What you need to do:
Working down the material below, reproduce exactly every line from the one containing "Undo a wrong" to the last line, and only those.

---- Extracted entries

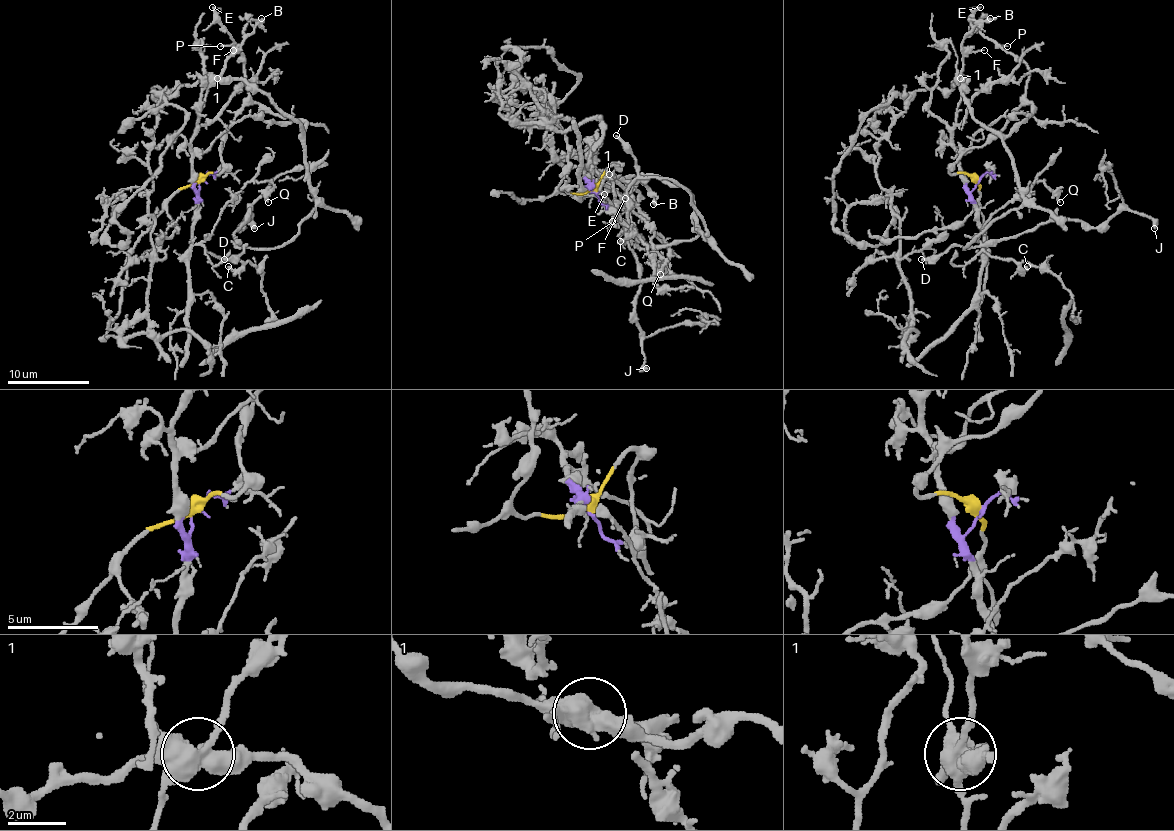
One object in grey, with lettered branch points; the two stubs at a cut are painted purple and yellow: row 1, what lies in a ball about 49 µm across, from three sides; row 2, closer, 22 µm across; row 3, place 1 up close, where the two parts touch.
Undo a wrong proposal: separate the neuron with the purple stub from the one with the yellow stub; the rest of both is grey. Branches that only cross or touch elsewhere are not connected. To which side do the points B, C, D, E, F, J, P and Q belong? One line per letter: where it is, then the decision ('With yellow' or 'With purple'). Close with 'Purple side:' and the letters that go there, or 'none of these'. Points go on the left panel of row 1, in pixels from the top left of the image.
B: Place: (261, 18). With purple
C: Place: (228, 266). With purple
D: Place: (224, 259). With yellow
E: Place: (212, 7). With yellow
F: Place: (233, 50). With purple
J: Place: (254, 228). With yellow
P: Place: (220, 46). With yellow
Q: Place: (268, 202). With purple
Purple side: B, C, F, Q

--------

Solution to this exercise:
Undo a wrong proposal: separate the neuron with the purple stub from the one with the yellow stub; the rest of both is grey. Branches that only cross or touch elsewhere are not connected. To which side do the points B, C, D, E, F, J, P and Q belong? One line per letter: where it is, then the decision ('With yellow' or 'With purple'). Close with 'Purple side:' and the letters that go there, or 'none of these'. Points go on the left panel of row 1, in pixels from the top left of the image.
B: Place: (261, 18). With purple
C: Place: (228, 266). With purple
D: Place: (224, 259). With yellow
E: Place: (212, 7). With yellow
F: Place: (233, 50). With purple
J: Place: (254, 228). With yellow
P: Place: (220, 46). With yellow
Q: Place: (268, 202). With purple
Purple side: B, C, F, Q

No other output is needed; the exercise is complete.